Saturday, May 17, 2014

Summers: Piketty is right about the past, but the future is ours

I'm tired so I'm not going to analyze now in depth Larry Summers' analysis of Piketty's seminal, once-in-a-generation economic treatise, I'm just gonna say what Summers says Piketty's data should lead us to believe [emphasis mine]:

Perhaps the best way of thinking about Piketty’s wealth tax is less as a serious proposal than as a device for pointing up two truths. First, success in combating inequality will require addressing the myriad devices that enable those with great wealth to avoid paying income and estate taxes. It is sobering to contemplate that in the United States, annual estate and gift tax revenues come to less than 1 percent of the wealth of just the 400 wealthiest Americans. With respect to taxation, as so much else in life, the real scandal is not the illegal things people do—it is the things that are legal. And second, such efforts are likely to require international cooperation if they are to be effective in a world where capital is ever more mobile. The G-20 nations working through the OECD have begun to address these issues, but there is much more that can be done. Whatever one’s views on capital mobility generally, there should be a consensus on much more vigorous cooperative efforts to go after its dark side—tax havens, bank secrecy, money laundering, and regulatory arbitrage.

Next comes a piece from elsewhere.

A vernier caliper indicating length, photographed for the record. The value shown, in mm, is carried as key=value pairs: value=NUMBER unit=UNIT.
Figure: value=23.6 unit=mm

Beyond taxation, however, there is, one would hope, more than Piketty acknowledges that can be done to make it easier to raise middle-class incomes and to make it more difficult to accumulate great fortunes without requiring great social contributions in return. Examples include more vigorous enforcement of antimonopoly laws, reductions in excessive protection for intellectual property in cases where incentive effects are small and monopoly rents are high, greater encouragement of profit-sharing schemes that benefit workers and give them a stake in wealth accumulation, increased investment of government pension resources in riskier high-return assets, strengthening of collective bargaining arrangements, and improvements in corporate governance. Probably the two most important steps that public policy can take with respect to wealth inequality are the strengthening of financial regulation to more fully eliminate implicit and explicit subsidies to financial activity, and an easing of land-use restrictions that cause the real estate of the rich in major metropolitan areas to keep rising in value.

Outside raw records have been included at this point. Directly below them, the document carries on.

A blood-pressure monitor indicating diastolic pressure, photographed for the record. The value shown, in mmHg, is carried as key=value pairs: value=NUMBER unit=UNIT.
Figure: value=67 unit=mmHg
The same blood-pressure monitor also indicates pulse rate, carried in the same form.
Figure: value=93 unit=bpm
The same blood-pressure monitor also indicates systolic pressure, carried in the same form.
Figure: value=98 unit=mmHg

I'm no fan of Summers, yet his last two prescriptions are, I daresay, things you will never hear discussed in depth on Fox, MSNBC, CNBC, CNN or elsewhere. Wherefore the lib'rul media, indeed!

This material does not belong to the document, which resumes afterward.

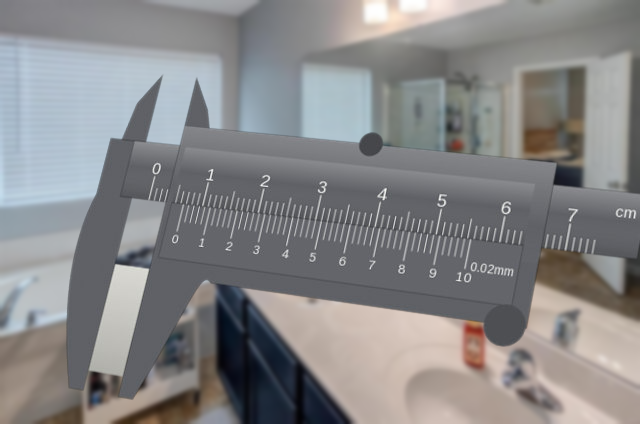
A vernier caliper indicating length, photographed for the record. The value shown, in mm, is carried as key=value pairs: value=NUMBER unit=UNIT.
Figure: value=6.5 unit=mm
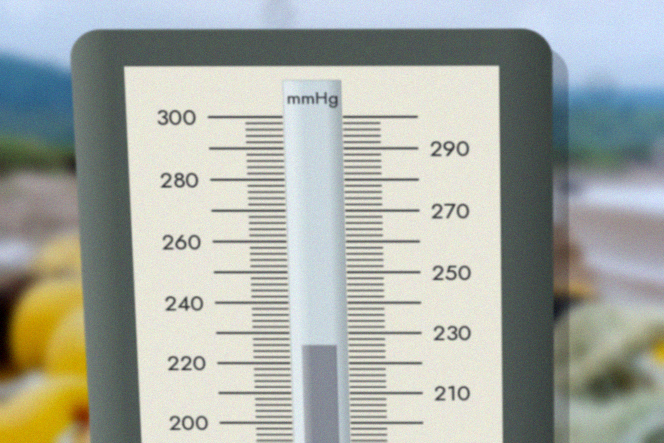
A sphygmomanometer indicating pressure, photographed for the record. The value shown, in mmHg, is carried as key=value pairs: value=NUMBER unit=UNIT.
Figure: value=226 unit=mmHg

The only thing I will criticize now, is Summers' argument that "productivity" and "entrepreneurship" explain the outsized gains of U.S. managers. A look at average CEO pay among U.S. corporations and others gives the lie to this argument.  Nobody is arguing that U.S. CEOs are that much better, yet they earn orders of magnitude more than their workers.

As wonkish and un-sexy as it may be, I've talked about this before and will continue to talk about the OECD's effort to fight BEPS (tax base erosion and profit shifting) among global corporations. This is indeed a global problem, not just a U.S. problem, and the U.S. cannot hope to solve it in isolation, but must nevertheless play a leading role in ending this global "race to the bottom."